If your current career path has started to wear on your personal life, impairing your ability to spend time with friends, family, or even yourself – it’s worth considering any adjustments you can make. Perhaps its simply having a more organised schedule, setting clearer boundaries (i.e. “switching off” after 5 PM), or making the effort to invest in your health, such as taking breaks and getting adequate hours of sleep each night.
However, if you find you’re unable to tweak your current situation, then it may be best to start exploring new options.
What factors should you consider when changing careers?
- Your previous work experience and transferable skills. Assess all that you’ve learned in your current job (and those prior), and identify the assets that may benefit future job opportunities. If you’re switching industries from project management to ICT, for example; then your skills in strategy, business, and team leadership may prove valuable in plenty of tech roles.
- Your passions and career aspirations. What is your dream job or industry? Take note of what interests, fulfills, and engages you – and use this to map out potential roles or industries for your career change.
- The pros about your current role, and what you hope to see in the next. No matter how badly you may long for change, there’s bound to at least be something you appreciate about your current role. Consider the factors that have made you stay up to this point, and areas of change or improvement you hope for in your next role.
- Your financial situation. If you’re planning to quit without a new role secured, ensure you’ve got enough savings to help tide you over. Otherwise, it’s recommended to establish your new path while you’ve still got a job to fall back on, so you can hit the ground running once you’ve made the leap.
What are the steps to a successful career change?
As mentioned, making a career change is often made easier through further study or training. Upskilled offers a wide range of practical online courses, exploring Australia’s most in-demand industries (from community services to tech and business). Build the skills you need from the comfort of your own home; and at a pace and schedule that fits you best.
Set your sights on that dream career today, and enquire with us on a course.
- Assess your current situation. Take the time to weigh out the aforementioned factors. Make a checklist of your current strengths, any skills gaps you hope to address, what you’re after in a new career, and whether you’ve got the financial capability for change.
- Examine the job market. Shop around for available positions in online job boards or through existing industry connections. Learn what the competitive pay rates are, common work cultures, and what employers tend to look for in new hires.

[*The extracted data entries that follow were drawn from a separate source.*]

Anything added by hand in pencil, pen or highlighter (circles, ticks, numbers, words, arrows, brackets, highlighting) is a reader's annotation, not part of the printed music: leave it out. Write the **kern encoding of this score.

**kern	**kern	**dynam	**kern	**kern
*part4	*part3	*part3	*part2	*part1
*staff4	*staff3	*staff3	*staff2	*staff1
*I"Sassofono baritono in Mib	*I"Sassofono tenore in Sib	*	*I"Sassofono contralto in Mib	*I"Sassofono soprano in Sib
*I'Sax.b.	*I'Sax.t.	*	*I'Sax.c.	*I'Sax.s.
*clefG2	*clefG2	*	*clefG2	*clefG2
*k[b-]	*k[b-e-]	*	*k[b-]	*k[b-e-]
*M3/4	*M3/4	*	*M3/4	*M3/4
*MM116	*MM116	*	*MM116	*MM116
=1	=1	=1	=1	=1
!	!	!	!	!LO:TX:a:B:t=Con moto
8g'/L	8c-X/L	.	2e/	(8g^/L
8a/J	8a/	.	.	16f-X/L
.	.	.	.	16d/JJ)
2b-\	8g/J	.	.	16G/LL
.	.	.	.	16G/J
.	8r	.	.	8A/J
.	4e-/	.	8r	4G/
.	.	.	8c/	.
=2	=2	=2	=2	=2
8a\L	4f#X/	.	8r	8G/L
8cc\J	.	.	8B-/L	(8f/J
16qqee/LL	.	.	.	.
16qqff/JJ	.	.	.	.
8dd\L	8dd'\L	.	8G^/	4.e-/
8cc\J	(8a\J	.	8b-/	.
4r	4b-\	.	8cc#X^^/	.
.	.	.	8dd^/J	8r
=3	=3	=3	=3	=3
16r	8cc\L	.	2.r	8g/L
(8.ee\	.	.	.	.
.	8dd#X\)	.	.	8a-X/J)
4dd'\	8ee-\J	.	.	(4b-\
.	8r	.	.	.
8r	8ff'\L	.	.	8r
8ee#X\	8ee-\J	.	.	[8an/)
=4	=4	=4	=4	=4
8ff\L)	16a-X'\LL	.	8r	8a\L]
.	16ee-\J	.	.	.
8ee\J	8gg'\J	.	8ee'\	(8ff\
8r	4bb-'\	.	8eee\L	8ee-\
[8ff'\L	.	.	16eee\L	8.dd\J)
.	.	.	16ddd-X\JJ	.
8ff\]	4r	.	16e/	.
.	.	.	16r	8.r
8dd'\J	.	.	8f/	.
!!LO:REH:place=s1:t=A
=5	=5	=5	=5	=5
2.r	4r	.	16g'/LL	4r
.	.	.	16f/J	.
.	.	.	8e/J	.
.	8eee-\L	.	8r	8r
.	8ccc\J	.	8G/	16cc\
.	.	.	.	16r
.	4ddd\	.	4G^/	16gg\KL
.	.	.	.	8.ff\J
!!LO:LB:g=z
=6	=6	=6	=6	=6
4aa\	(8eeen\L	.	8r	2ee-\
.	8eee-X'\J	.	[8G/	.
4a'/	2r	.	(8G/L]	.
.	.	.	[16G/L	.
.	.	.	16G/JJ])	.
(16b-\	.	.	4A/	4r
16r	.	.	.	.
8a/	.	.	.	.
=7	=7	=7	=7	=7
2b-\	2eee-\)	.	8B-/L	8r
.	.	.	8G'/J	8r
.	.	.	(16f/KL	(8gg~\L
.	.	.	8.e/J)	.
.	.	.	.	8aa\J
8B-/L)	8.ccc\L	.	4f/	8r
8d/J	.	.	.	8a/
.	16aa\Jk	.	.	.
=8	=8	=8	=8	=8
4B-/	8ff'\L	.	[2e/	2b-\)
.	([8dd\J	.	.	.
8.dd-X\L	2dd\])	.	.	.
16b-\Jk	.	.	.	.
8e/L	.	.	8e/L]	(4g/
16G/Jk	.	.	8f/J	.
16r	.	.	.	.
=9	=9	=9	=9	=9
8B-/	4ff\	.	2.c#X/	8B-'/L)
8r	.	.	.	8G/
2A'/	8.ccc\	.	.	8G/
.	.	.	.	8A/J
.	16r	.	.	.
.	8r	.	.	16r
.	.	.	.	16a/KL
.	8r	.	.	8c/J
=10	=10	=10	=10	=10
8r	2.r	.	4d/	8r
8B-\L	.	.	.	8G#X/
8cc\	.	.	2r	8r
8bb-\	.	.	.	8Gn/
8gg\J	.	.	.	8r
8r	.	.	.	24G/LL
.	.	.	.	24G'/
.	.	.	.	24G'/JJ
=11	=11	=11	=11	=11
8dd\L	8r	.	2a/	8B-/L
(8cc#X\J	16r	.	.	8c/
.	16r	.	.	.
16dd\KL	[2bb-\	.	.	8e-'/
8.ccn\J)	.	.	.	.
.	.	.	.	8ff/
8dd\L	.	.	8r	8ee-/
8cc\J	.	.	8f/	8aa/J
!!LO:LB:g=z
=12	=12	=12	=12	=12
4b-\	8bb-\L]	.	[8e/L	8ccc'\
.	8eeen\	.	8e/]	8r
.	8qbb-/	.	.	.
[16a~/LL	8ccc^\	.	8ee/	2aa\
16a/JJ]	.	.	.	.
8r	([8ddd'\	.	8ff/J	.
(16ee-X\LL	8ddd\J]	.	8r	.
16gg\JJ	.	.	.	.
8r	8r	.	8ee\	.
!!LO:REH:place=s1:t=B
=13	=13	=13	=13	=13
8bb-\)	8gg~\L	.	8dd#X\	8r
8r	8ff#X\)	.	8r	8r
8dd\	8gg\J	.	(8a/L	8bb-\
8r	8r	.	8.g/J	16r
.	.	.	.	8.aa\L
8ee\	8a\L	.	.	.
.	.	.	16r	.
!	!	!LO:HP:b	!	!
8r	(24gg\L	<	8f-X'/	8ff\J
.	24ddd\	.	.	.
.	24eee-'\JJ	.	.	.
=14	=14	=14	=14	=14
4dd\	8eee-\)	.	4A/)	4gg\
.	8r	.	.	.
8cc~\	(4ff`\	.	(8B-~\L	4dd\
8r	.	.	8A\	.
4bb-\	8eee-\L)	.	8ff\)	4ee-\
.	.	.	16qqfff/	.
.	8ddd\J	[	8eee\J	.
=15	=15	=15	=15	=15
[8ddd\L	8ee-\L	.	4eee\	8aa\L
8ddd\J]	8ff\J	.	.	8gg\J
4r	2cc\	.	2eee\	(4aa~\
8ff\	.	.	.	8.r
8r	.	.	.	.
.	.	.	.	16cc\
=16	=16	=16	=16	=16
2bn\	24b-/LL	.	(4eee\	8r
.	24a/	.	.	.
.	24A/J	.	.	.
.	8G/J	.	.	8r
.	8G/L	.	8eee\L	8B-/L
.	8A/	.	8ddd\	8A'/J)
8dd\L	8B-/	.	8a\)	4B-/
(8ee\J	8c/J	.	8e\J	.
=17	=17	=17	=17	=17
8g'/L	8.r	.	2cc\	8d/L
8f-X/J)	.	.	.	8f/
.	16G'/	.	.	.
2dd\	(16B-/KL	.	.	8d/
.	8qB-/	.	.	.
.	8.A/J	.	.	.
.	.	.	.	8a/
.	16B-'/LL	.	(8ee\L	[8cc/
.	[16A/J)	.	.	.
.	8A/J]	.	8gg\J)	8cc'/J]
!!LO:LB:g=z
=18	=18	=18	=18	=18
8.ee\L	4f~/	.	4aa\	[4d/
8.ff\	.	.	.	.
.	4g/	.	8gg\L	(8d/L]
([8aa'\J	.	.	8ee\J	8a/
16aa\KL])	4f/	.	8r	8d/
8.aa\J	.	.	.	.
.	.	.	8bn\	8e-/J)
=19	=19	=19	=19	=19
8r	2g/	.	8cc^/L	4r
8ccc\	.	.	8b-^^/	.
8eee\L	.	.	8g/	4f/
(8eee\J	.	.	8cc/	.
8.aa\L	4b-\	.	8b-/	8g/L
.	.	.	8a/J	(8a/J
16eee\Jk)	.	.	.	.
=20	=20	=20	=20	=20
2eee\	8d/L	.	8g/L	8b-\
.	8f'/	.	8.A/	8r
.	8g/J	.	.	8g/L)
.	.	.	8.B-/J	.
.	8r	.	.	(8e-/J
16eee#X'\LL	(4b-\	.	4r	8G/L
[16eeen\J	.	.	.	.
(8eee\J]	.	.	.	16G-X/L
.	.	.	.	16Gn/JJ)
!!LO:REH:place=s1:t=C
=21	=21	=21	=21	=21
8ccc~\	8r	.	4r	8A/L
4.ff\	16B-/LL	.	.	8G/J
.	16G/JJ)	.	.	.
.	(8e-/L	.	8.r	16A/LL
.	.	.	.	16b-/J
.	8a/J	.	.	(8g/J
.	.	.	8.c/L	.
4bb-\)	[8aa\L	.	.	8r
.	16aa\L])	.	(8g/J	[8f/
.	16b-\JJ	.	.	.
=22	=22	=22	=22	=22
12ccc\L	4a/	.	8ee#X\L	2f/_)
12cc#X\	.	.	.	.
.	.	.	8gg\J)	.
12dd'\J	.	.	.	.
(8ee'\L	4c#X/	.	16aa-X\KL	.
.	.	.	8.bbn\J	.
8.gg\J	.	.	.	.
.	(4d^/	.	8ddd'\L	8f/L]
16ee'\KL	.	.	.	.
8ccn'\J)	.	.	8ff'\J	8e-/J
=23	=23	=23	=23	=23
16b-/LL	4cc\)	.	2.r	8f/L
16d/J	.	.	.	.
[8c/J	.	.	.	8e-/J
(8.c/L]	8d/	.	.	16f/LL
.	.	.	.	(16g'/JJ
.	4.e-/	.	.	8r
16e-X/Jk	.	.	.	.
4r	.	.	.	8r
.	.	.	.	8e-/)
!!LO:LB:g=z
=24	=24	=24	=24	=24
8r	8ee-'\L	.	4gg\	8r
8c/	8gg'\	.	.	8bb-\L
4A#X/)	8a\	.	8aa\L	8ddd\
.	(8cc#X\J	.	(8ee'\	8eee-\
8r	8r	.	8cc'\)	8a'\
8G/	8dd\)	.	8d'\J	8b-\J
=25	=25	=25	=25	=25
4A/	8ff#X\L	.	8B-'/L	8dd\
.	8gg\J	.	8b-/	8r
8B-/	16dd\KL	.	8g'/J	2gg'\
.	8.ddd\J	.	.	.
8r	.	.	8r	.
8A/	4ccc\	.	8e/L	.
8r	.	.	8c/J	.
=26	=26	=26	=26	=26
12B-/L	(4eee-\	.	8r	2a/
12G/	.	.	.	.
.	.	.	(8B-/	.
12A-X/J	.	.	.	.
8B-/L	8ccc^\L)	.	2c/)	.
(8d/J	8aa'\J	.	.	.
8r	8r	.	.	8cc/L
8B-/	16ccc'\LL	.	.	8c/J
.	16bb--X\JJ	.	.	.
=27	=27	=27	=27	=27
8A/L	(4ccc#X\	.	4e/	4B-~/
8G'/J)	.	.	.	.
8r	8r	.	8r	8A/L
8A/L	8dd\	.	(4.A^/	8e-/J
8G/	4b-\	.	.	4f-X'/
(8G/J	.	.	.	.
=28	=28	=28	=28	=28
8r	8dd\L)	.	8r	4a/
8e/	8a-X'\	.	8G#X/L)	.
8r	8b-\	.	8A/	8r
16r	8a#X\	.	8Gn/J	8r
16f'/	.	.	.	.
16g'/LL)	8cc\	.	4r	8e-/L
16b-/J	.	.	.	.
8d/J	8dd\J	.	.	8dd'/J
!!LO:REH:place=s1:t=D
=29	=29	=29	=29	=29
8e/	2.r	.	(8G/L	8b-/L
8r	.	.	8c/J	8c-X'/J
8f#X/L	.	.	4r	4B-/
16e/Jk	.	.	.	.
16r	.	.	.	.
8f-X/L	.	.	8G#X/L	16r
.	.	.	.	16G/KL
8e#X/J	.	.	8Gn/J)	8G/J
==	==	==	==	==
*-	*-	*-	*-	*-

- Consider further training. If you’ve got your eyes set on a new career path – yet lack the skills to dive in headfirst, further training through courses or workshops are a highly recommended option.
- Refine your resume. Be sure to update it with any new skills you’ve gained in your current role or through training. Depending on the new career path you’ve chosen, it may also be best to tailor your details to match the skills demands of the industry.